We have a number of those that will be available on day one, like Move echocrome and Tumble, so you’ll find them at retail and on the PSN Store.

Thanks Peter.

Halo: Reach Exceeds Halo 3’s Concurrent Users Record

Halo: Reach is the biggest title for Microsoft this holiday, and its success will both lift the Xbox 360 and Xbox Live. Having just launched, it’s become clear what many of the new Halo: Reach owners did: went and logged onto Xbox Live.

Reach already surpassed the all-time highest record for Halo 3 concurrent unique users on LIVE, indicated Bungie. Woot!

They did not give word on how many people that was exactly, but it’s certainly a good early sign for the game.

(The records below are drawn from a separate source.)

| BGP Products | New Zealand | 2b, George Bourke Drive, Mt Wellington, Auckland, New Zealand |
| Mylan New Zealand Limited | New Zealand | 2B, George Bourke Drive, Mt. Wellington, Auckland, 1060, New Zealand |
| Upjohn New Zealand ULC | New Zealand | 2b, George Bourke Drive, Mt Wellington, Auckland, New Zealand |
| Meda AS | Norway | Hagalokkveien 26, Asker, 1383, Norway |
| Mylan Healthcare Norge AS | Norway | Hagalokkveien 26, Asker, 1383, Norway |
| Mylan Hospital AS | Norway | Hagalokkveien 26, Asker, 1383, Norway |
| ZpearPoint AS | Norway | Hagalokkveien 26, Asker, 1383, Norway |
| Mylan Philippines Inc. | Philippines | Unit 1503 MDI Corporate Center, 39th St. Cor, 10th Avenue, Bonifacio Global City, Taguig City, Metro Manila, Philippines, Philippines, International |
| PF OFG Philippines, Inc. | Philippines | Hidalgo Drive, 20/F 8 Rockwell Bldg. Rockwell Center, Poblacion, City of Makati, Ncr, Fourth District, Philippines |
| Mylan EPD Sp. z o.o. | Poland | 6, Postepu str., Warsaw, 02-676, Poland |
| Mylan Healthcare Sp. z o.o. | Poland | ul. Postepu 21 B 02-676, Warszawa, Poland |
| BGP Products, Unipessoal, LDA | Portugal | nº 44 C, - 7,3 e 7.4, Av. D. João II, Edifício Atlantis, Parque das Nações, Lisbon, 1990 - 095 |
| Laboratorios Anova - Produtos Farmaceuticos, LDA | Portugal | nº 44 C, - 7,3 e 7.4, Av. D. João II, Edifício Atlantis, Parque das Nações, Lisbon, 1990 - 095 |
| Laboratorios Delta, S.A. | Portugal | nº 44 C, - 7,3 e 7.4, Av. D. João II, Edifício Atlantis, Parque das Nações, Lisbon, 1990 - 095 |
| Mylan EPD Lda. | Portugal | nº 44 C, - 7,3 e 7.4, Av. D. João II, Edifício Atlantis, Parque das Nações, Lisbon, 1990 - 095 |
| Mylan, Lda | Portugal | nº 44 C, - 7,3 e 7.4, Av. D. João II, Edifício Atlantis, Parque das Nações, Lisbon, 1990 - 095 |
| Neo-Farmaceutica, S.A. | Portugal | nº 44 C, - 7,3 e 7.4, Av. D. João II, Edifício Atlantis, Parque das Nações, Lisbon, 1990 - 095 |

Source: twitter.com/bungietweets

DeNA Gets Gameview

DeNA has announced that it has purchased Gameview for an undisclosed price. The Japanese mobile publisher behind the mobile social gaming portal Mobage-Town is set to generate $1 billion in revenue in 2010 and has over 20 million subscribers.

Gameview has made titles like Tap Fish: Sharks and Tap Birds and has seen 10 million downloads on iPhone and Android. The company should fit with DeNA’s plans to expand in the U.S. and to have titles that can release in any region in the world.

Source: Venture Beat

Kids Want A True HD Experience, Says Take-Two CEO

Plenty of good games released over the summer, but only a handful like Red Dead Redemption have been truly successful. Speaking at the Kaufman Brothers, L.P. Investor Conference in New York City, Take-Two CEO Ben Feder said that the bar has been raised for the quality of games.

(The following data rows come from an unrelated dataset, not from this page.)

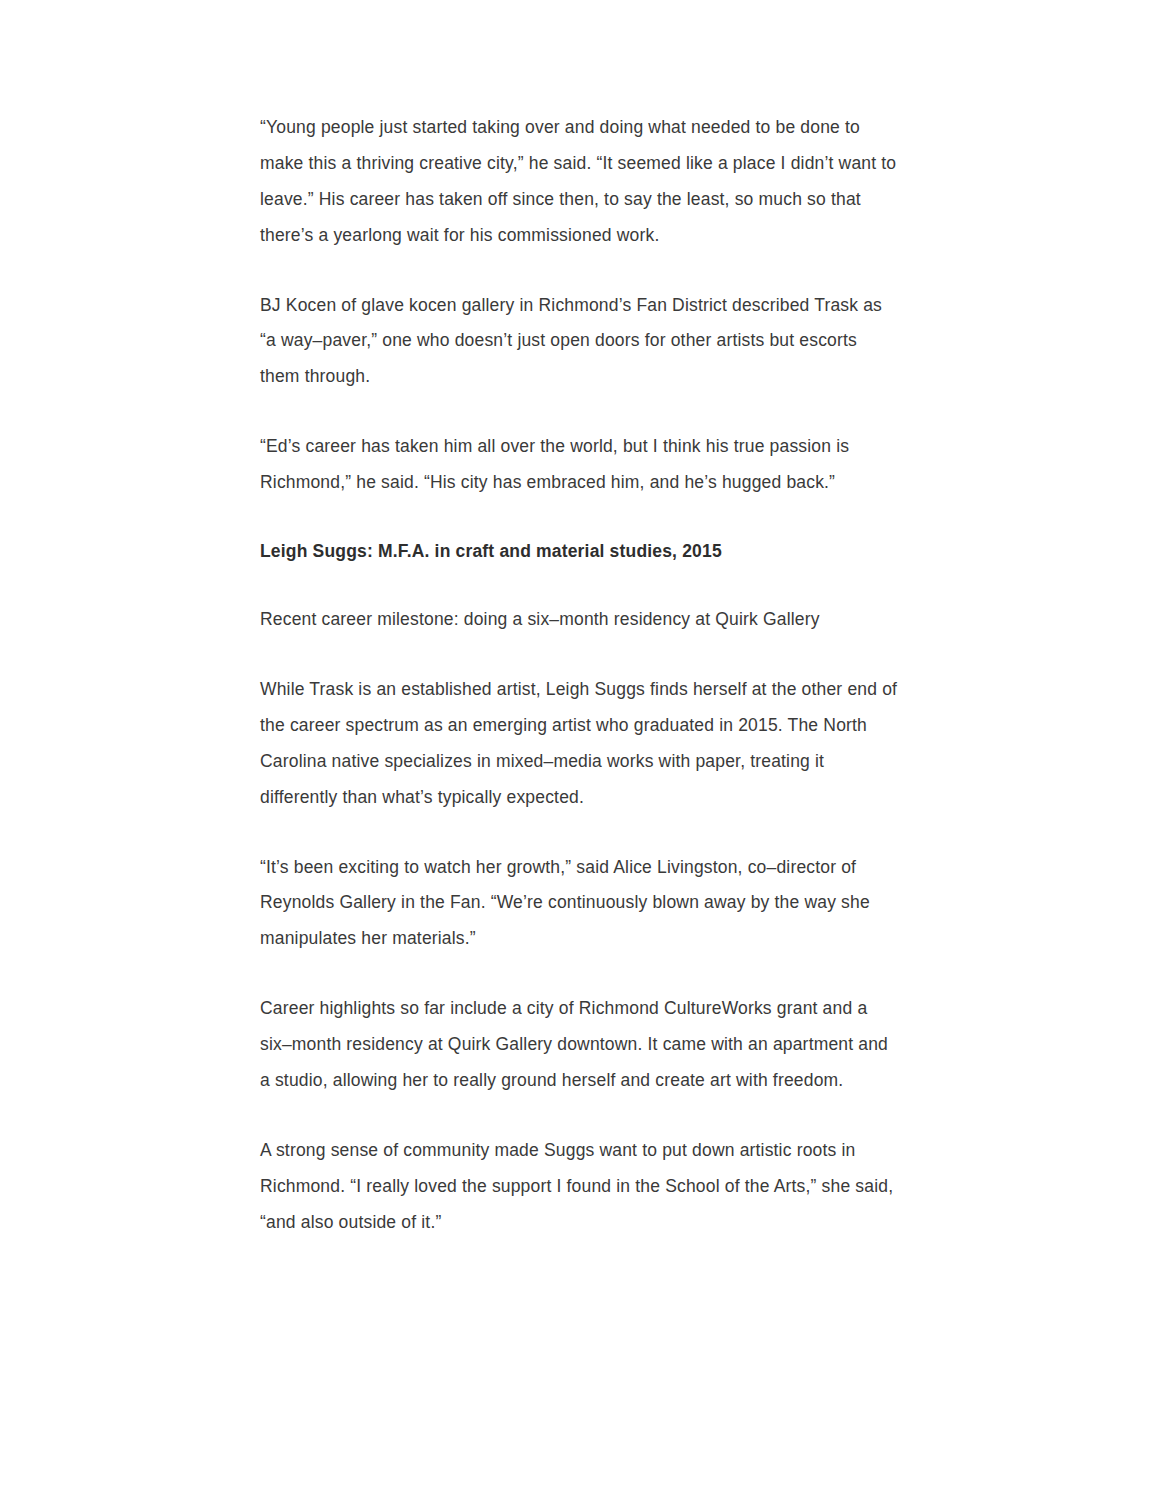“Young people just started taking over and doing what needed to be done to make this a thriving creative city,” he said. “It seemed like a place I didn’t want to leave.” His career has taken off since then, to say the least, so much so that there’s a yearlong wait for his commissioned work.
BJ Kocen of glave kocen gallery in Richmond’s Fan District described Trask as “a way–paver,” one who doesn’t just open doors for other artists but escorts them through.
“Ed’s career has taken him all over the world, but I think his true passion is Richmond,” he said. “His city has embraced him, and he’s hugged back.”
Leigh Suggs: M.F.A. in craft and material studies, 2015
Recent career milestone: doing a six–month residency at Quirk Gallery
While Trask is an established artist, Leigh Suggs finds herself at the other end of the career spectrum as an emerging artist who graduated in 2015. The North Carolina native specializes in mixed–media works with paper, treating it differently than what’s typically expected.
“It’s been exciting to watch her growth,” said Alice Livingston, co–director of Reynolds Gallery in the Fan. “We’re continuously blown away by the way she manipulates her materials.”
Career highlights so far include a city of Richmond CultureWorks grant and a six–month residency at Quirk Gallery downtown. It came with an apartment and a studio, allowing her to really ground herself and create art with freedom.
A strong sense of community made Suggs want to put down artistic roots in Richmond. “I really loved the support I found in the School of the Arts,” she said, “and also outside of it.”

“Our industry more than ever is driven by hit products,” said Feder. “Today, consumers are very careful with the way they spend their dollars. It’s a worldwide challenging environment, and yet they still come out to spend for great entertainment as we’ve shown with the phenomenal success of Red Dead Redemption. Good games don’t make it anymore, in fact, good is the new bad. Games have to be great, and there’s no company like Take-Two to make the best games in the industry.”

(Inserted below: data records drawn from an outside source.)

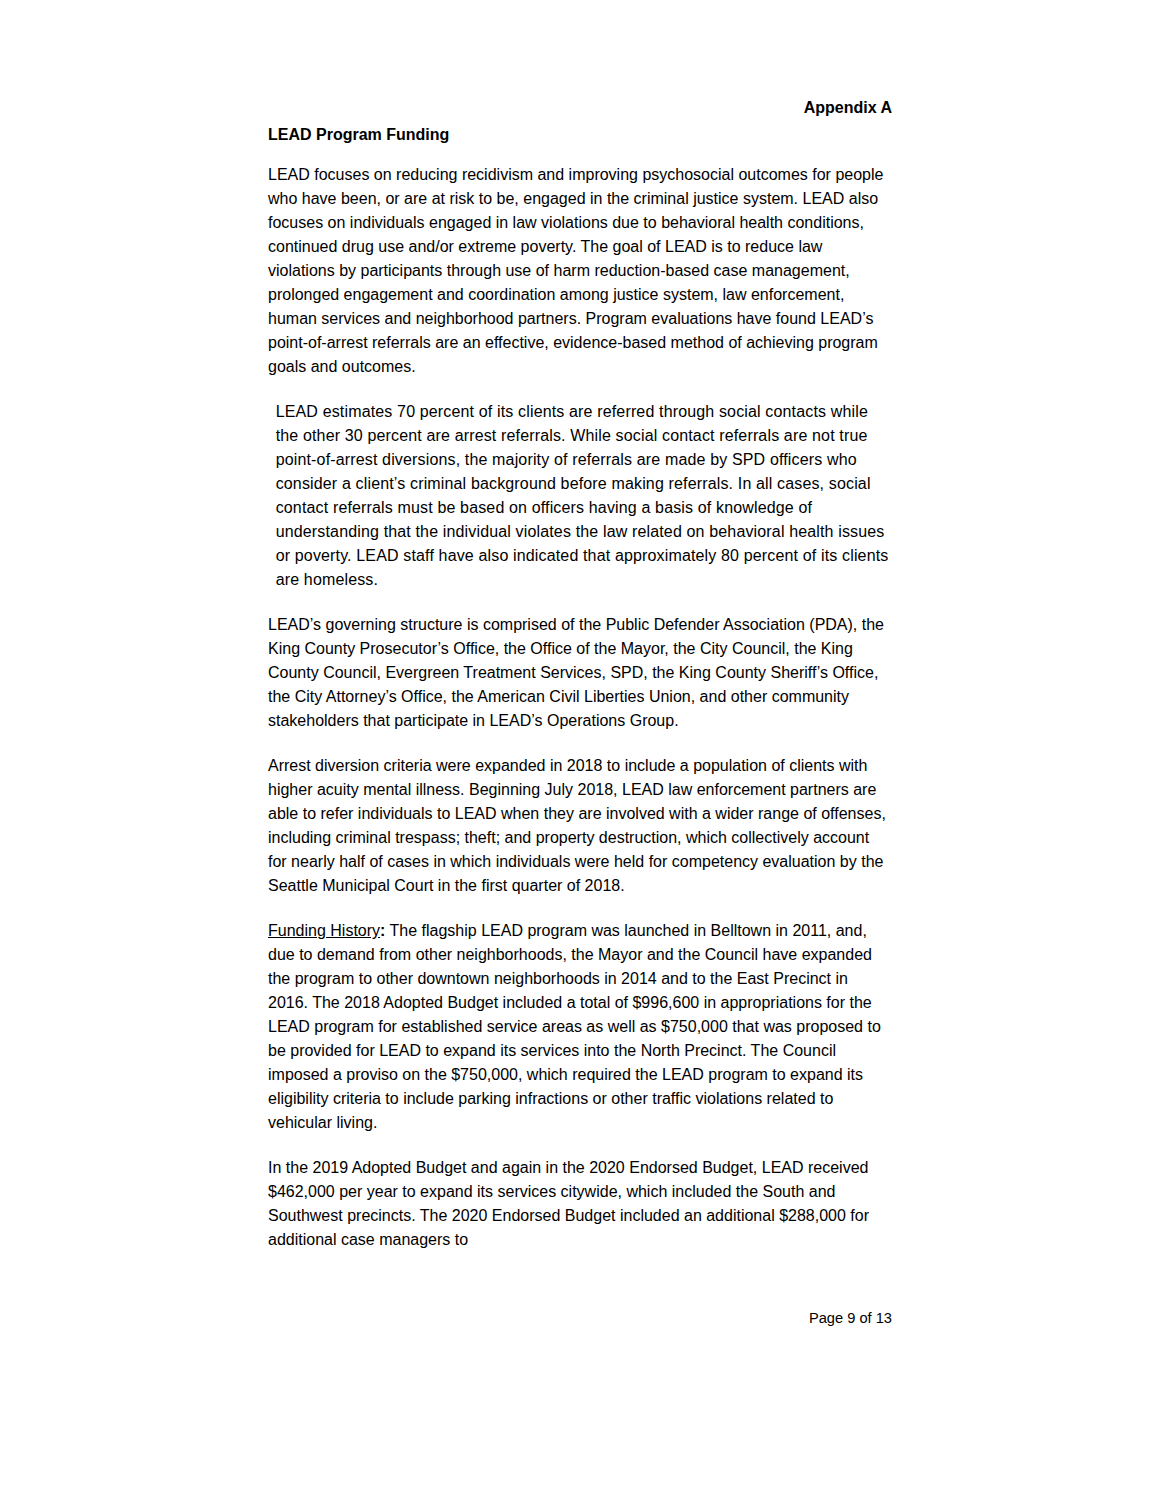Appendix A
LEAD Program Funding
LEAD focuses on reducing recidivism and improving psychosocial outcomes for people who have been, or are at risk to be, engaged in the criminal justice system. LEAD also focuses on individuals engaged in law violations due to behavioral health conditions, continued drug use and/or extreme poverty. The goal of LEAD is to reduce law violations by participants through use of harm reduction-based case management, prolonged engagement and coordination among justice system, law enforcement, human services and neighborhood partners. Program evaluations have found LEAD’s point-of-arrest referrals are an effective, evidence-based method of achieving program goals and outcomes.
LEAD estimates 70 percent of its clients are referred through social contacts while the other 30 percent are arrest referrals. While social contact referrals are not true point-of-arrest diversions, the majority of referrals are made by SPD officers who consider a client’s criminal background before making referrals. In all cases, social contact referrals must be based on officers having a basis of knowledge of understanding that the individual violates the law related on behavioral health issues or poverty. LEAD staff have also indicated that approximately 80 percent of its clients are homeless.
LEAD’s governing structure is comprised of the Public Defender Association (PDA), the King County Prosecutor’s Office, the Office of the Mayor, the City Council, the King County Council, Evergreen Treatment Services, SPD, the King County Sheriff’s Office, the City Attorney’s Office, the American Civil Liberties Union, and other community stakeholders that participate in LEAD’s Operations Group.
Arrest diversion criteria were expanded in 2018 to include a population of clients with higher acuity mental illness. Beginning July 2018, LEAD law enforcement partners are able to refer individuals to LEAD when they are involved with a wider range of offenses, including criminal trespass; theft; and property destruction, which collectively account for nearly half of cases in which individuals were held for competency evaluation by the Seattle Municipal Court in the first quarter of 2018.
Funding History: The flagship LEAD program was launched in Belltown in 2011, and, due to demand from other neighborhoods, the Mayor and the Council have expanded the program to other downtown neighborhoods in 2014 and to the East Precinct in 2016. The 2018 Adopted Budget included a total of $996,600 in appropriations for the LEAD program for established service areas as well as $750,000 that was proposed to be provided for LEAD to expand its services into the North Precinct. The Council imposed a proviso on the $750,000, which required the LEAD program to expand its eligibility criteria to include parking infractions or other traffic violations related to vehicular living.
In the 2019 Adopted Budget and again in the 2020 Endorsed Budget, LEAD received $462,000 per year to expand its services citywide, which included the South and Southwest precincts. The 2020 Endorsed Budget included an additional $288,000 for additional case managers to
Page 9 of 13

Feder then gave an illustration with his son who received a Wii, but now is too embarrassed to play it in front of his friends as an example about how the PS3 and Xbox 360 are now arresting some of Nintendo’s mojo. “What Sony and Microsoft have really done with Kinect and Move, especially Move, is provide a bridge for guys that are used to playing the Wii system with the wand and bringing them over to a HD system,” Feder explained. “The PS3 with Move, in my view, is the Wii HD system. I think maybe Mom isn’t playing, but the kids are ‘graduating,’ and Microsoft and Sony have both provided a bridge to bring them over.

“I do believe Nintendo did widen the audience; I can’t tell you how many people are going to ‘graduate,’ but I do believe they raised a generation of kids to play videogames that are now growing up and wanting a true HD experience, he added.

Source: IGN

Suda51, Shinji Mikami Get Damned

The name and details for the collaboration between Shinji Mikami (Resident Evil 4, Vanquish) and Goichi Suda (Killer7, No More Heroes) has been revealed. Called Shadows of the Damned, it is being described as some combination of a stylish action game with horror elements, along with Suda’s patented humor and punk rock attitude.

The game stars a demon hunter named Garcia Hotspur, who is literally traveling to Hell to rescue the woman he loves. Contributing to the ominous atmosphere will be Silent Hill music director Akira Yamaoka.

Shadows of the Damned is set for release on PS3 and Xbox 360 in 2011.

HTC Gets Desire

HTC has announced two more Android powered mobile phones. One, the HTC Desire HD, is basically an EVO 4G in GSM form, with the 4.3-inch LCD display, 1GHz Snapdragon processor, 8 mega-pixel camera with 720p video recording all included.

The other is called the Desire Z, with a sliding QWERTY keyboard and 512MB of RAM. Both phones have HSPA+ that supports a really fast theoretical 14.4Mbps download speed and the regular Wi-fi 802.11n too. Support is also given for HTC’s Sense UI along with a dedicated HTCSense.com website, where users can upload and backup data, or erase it should the need arise.